{orderly} and {drake} at Bioinformatics London

Advertisement graphic for Bioinformatics London advertising the event about reproducibility.

REPRODUCIBILITY 4 LYFE (via Bioinformatics London’s Meetup page)

tl;dr

I spoke at the latest Bioinformatics London Meetup (event link, Twitter) about workflow reproducibility tools in R. I explained the benefits of Will Landau’s {drake} package for doing this.

Order, order

Rich FitzJohn opened proceedings with an excellent introduction to his {orderly} package (source) that is intended for ‘lightweight reproducible reporting’.

In short, the user declares inputs (anything, including things like SQL queries and CSV files) and artefacts (results) of their analysis. {orderly} loads what is declared, evaluates and runs what is necessary, and verifies that the declared artefacts are made. A bunch of metadata is stored alongside the analysis that can be used later to determine the source of any dependency changes.

I followed up with the basics of {drake}. My slides are in the following section.

We were also lucky to have a celebrity guest on the line: the creator of {drake}, Will Landau, who said some words about the package’s development and took questions. Will was also able to extend gratitude to Rich for having developed {remake}, a workflow manager for R that was a precursor to the development of {drake}.

Slides

You can open the slides in a dedicated tab (press P for presenter notes) or see the source. The slides introduce the idea of a workflow manager to improve reproducibility and how {drake} can fill that gap.

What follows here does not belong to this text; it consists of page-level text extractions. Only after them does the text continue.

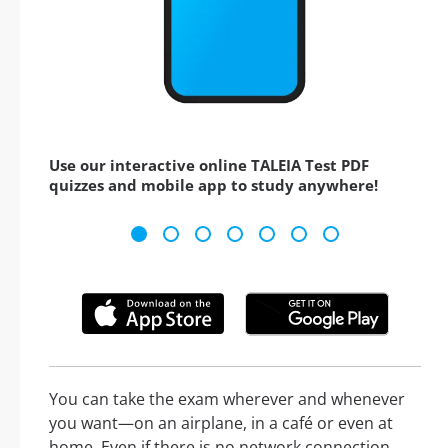
Use our interactive online TALEIA Test PDF
quizzes and mobile app to study anywhere!
You can take the exam wherever and whenever
you want—on an airplane, in a café or even at
home. Even if there is no network connection,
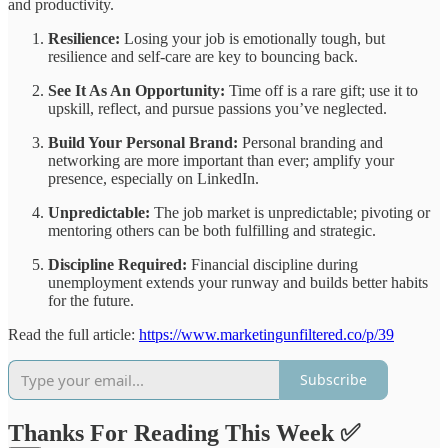
and productivity.
Resilience:
Losing your job is emotionally tough, but
resilience and self-care are key to bouncing back.
See It As An Opportunity:
Time off is a rare gift; use it to
upskill, reflect, and pursue passions you’ve neglected.
Build Your Personal Brand:
Personal branding and
networking are more important than ever; amplify your
presence, especially on LinkedIn.
Unpredictable:
The job market is unpredictable; pivoting or
mentoring others can be both fulfilling and strategic.
Discipline Required:
Financial discipline during
unemployment extends your runway and builds better habits
for the future.
Read the full article:
https://www.marketingunfiltered.co/p/39
Subscribe
Thanks For Reading This Week ✅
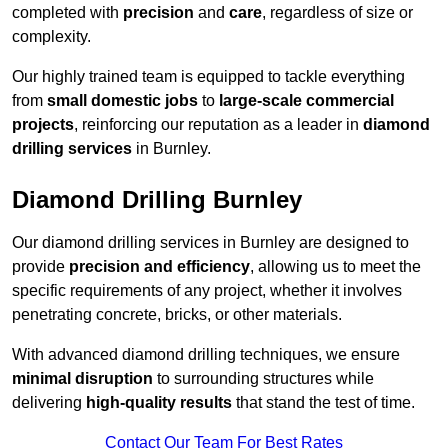
completed with
precision
and
care
, regardless of size or
complexity.
Our highly trained team is equipped to tackle everything
from
small domestic jobs
to
large-scale commercial
projects
, reinforcing our reputation as a leader in
diamond
drilling services
in Burnley.
Diamond Drilling Burnley
Our diamond drilling services in Burnley are designed to
provide
precision and efficiency
, allowing us to meet the
specific requirements of any project, whether it involves
penetrating concrete, bricks, or other materials.
With advanced diamond drilling techniques, we ensure
minimal disruption
to surrounding structures while
delivering
high-quality results
that stand the test of time.
Contact Our Team For Best Rates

The second half of the presentation contains a small and simple demonstration of {drake} in action using R’s excellent built-in beaver-temperature datasets.

Bonus reproducibility: the {drake} analysis takes place in the slides themselves and is recreated from scratch when they’re regenerated. This is made possible by {xaringan}, Yihui Xie’s package for reproducible presentations.

I also created a single file containing the code that was run in the slides.

Click for the {drake} code.

# Reproducible workflows with {drake}
# Bioinformatics London Meetup, 2020-01-30
# This is a script file containing the code from the talk slides
# Source: github.com/matt-dray/drakebioinformatics
# Slides available here: matt-dray.github.io/drake-bioinformatics/

# Packages ----------------------------------------------------------------

# All available from CRAN with install.packages()
library(drake)
library(dplyr)
library(ggplot2)
library(rphylopic)  # get CC0 organism graphics

# Functions ---------------------------------------------------------------

# Simple beaver plot
b_plot <- function(data, image) {
  ggplot(data, aes(id, temp)) +
    geom_boxplot() +
    labs(title = "Beaver temperature") +
    add_phylopic(image)
}

# Simple beaver summary table
b_table <- function(data) {
  beavers_trim <- data %>% 
    group_by(id) %>% 
    summarise(
      mean = mean(temp), sd = sd(temp),
      min = min(temp, max = max(temp))
      ) %>% ungroup()
  return(beavers_trim)
}

# Plan --------------------------------------------------------------------

# Wrap analysis steps in drake_plan()

plan <- drake_plan(
  
  # 1. Wrangle data
  
  b1 = mutate(beaver1, id = "A"),  # built-in dataset
  b2 = mutate(beaver2, id = "B"),  # built-in dataset
  beavers = bind_rows(b1, b2),
  
  # 1. Get phylopic image
  
  uid = "be8670c2-a5bd-4b44-88e8-92f8b0c7f4c6",
  png = image_data(uid, size = "512")[[1]],
  
  # 3. Generate outputs
  # The .Rmd is avaiable from github.com/matt-dray/drake-bioinformatics
  
  plot = b_plot(beavers, png),
  table = b_table(beavers),
  report = rmarkdown::render(
    knitr_in("beavers-report.Rmd"),  # note knitr_in()
    output_file = file_out("beaver-report.html"),  # note file_out()
    quiet = TRUE
  )
  
)

# Make --------------------------------------------------------------------

drake::make(plan)  # executes the analysis steps in the plan

# Inspection --------------------------------------------------------------

# Get cached objects
cached()  # check what's in the cache
readd()  # return an object from the cache

# Create network graph
config <- drake_config(plan)  # make a configuration file for the plan
vis_drake_graph(config)  # build an interactive network graph using the config

# Make changes ------------------------------------------------------------

# Let's say something in your workflow changed. What is now out of date?

outdated()  # prints the targets that are out of date

vis_drake_graph(config)  # rebuild grpah to see impacted targets coloured black

drake::make(plan)  # re-make the plan!